They are not only not seriously undertaking their responsibility to the civilian populace, they are slaughtering them. Both are in grave violation of the 4th Geneva Convention.
After herding 100 members of one family into one house, Israeli soldiers then bombed the house, murdering a third of that family. No wonder Navi Pillay, the UN's Human Rights High Commissioner, is calling for Israel to be investigated for war crimes. Good on her.
But the United Nations, if anything, has proven to be toothless and ineffectual in the face of American and Israeli terrorism. Their humanitarian efforts all over the world aside, the UN Security Council has been ignored time and again and this current Israeli mini Holocaust is no exception.

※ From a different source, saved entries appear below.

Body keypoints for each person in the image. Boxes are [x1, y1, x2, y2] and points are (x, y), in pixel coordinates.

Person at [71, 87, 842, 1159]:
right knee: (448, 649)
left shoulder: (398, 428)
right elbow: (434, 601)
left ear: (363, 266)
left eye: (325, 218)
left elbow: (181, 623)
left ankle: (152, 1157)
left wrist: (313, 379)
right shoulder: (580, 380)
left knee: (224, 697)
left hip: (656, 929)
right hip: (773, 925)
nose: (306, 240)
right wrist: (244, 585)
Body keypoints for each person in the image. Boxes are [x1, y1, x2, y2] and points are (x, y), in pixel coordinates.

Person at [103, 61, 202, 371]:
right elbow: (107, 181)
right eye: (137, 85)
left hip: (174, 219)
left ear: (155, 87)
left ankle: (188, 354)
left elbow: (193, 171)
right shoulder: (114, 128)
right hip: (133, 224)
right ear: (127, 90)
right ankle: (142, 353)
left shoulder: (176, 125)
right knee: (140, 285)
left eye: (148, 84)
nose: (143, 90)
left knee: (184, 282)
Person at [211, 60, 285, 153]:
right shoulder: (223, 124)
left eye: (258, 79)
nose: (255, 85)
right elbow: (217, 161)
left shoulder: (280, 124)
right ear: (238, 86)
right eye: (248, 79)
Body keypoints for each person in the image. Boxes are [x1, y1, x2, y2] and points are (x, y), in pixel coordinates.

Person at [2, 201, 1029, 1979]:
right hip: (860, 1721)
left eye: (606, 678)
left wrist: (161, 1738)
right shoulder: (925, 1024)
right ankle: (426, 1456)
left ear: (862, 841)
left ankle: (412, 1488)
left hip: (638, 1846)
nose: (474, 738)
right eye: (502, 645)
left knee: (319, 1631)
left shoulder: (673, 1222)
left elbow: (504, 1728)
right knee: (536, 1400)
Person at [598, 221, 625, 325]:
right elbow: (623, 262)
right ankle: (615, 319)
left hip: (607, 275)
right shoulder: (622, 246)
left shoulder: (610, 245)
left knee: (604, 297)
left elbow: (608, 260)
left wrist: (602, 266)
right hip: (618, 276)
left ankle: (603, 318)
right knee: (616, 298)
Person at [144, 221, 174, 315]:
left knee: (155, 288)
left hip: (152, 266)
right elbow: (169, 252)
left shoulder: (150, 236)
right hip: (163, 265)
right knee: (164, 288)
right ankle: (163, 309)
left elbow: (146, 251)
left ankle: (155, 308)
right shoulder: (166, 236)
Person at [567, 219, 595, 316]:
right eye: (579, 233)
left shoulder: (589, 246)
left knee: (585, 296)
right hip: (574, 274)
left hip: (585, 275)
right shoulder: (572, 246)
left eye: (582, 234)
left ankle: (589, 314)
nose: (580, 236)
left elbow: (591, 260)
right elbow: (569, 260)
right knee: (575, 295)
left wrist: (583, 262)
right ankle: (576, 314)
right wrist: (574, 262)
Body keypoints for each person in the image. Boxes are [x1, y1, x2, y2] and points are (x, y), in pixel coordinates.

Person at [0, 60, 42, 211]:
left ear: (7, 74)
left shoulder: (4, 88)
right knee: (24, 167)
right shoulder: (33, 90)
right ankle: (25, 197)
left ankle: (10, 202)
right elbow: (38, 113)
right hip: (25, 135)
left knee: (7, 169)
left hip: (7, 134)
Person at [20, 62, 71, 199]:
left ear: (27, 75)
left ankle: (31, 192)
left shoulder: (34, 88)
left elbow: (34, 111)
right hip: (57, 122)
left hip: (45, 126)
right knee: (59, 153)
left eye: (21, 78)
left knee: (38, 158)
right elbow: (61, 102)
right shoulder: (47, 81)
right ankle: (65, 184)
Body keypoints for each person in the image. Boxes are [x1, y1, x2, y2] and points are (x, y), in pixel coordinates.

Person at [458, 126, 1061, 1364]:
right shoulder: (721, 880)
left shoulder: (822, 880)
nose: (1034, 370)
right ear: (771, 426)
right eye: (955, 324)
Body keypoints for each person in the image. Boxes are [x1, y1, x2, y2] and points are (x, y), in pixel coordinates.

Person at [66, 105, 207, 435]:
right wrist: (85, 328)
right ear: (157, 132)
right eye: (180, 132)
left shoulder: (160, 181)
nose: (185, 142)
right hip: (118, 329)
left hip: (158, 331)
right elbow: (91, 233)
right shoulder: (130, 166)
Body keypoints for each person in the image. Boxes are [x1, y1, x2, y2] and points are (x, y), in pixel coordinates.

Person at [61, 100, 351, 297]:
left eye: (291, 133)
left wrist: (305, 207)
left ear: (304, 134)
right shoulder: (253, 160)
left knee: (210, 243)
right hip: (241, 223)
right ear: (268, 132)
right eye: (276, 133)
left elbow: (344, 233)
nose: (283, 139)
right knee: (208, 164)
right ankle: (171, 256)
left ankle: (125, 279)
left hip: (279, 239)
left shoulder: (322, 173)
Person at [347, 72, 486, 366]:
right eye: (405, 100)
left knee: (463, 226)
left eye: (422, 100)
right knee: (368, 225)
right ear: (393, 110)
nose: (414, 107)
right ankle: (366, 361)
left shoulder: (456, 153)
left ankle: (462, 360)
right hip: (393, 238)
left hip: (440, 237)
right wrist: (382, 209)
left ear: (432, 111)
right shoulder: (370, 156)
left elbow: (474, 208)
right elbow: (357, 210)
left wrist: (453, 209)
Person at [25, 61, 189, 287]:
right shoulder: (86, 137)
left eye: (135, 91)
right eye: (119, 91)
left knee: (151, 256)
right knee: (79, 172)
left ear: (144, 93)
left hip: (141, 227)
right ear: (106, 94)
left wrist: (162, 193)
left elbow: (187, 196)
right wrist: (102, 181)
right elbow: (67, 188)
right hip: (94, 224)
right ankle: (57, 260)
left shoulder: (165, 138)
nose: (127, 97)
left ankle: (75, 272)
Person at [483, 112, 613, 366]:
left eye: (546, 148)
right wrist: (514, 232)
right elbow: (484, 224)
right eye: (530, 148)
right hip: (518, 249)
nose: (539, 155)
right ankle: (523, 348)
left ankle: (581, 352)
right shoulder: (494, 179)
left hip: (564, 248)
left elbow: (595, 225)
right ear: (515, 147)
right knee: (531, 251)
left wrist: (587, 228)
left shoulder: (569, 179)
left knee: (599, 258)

The United Nations has been figuratively pounding their shoes on podiums and calling for a cessation to the hostilities without once demanding or even suggesting sending in NATO peacekeeping forces considering how out of control this situation is.
Just as the United States needs to reform and regain its economic, diplomatic and political credibility, so does the United Nations. And a reshuffling of its priorities would be a good way to kick off their 63rd anniversary, starting with adopting a harder-line attitude toward Israel.
3 Comments:
I just read "The ban was imposed Thursday after the U.N. said two of its contractors in a truck were shot and killed by Israel. The Israeli military said Saturday that its own investigation concluded that its soldiers were not involved."
See, it's not Israel's fault. They were probably Palestinian drivers who shot themselves, just to make Israel look bad.
at least the israelis didn't insist on a hamas spokesperson going on tv to say
"thank you, may i have another please?"
Watching both American and Canadian TV coverage of Gaza it's easy to see how bias the US coverage is. A much more balance coverage north of the 49th.
Great writing. Keep up the good work!